Medical Anthropology: The Doctor's White Coat

In the middle of the 19th century they were unable to come up with better and effective remedies which nearly destroyed the reputation of medicine becoming known as quackery. However based on the facts that scientist’s changed the people’s night into day, you could send instantaneous messages and revolutionized transportation  they came up with the idea to begin representing doctors as scientists. It seemed as if science was validated the practice of medicine, rapidly consolidating into a scientific enterprise. Thus shortly after the field and context of medicine changed; they rewrote textbooks and became more of a laboratory science. Although it was the diagnoses of new illnesses and resources that could not be readily taken to patient’s homes that pushed the change of the hospital being viewed as a place where social outcasts died to a place where to took sick people to be healed or, in other words, their view changed from death to life. That, then, urged the changed of uniforms of the staff from the regular black religious ones to the, now, well-known white uniforms signifying life.

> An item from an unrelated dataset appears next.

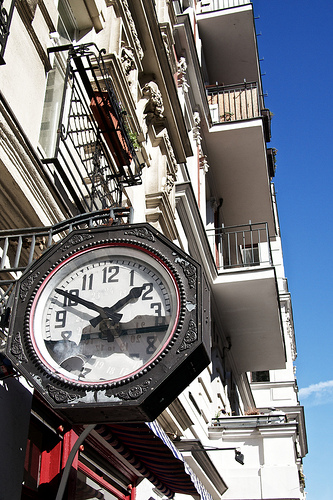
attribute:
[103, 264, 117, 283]
number — 12, black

In the 19th century a campaign urged people to get physical examinations, which included the rectal and pelvis, in the hope of improving an individual’s health. In order to overcome the cultural dangers and fears of physical contact they needed something that could protect both the doctor and the patient. As we know, the doctor has his white coat which symbolizes bilateral protection, goodness, purity and so on but in order to perform the pelvic and rectal exam the patient would need to be naked which, eventually, resulted in the creation of the patient examination gown. That is part of the reason why today the patient-physician relationship is more a partnership instead of the doctor being an authoritarian figure.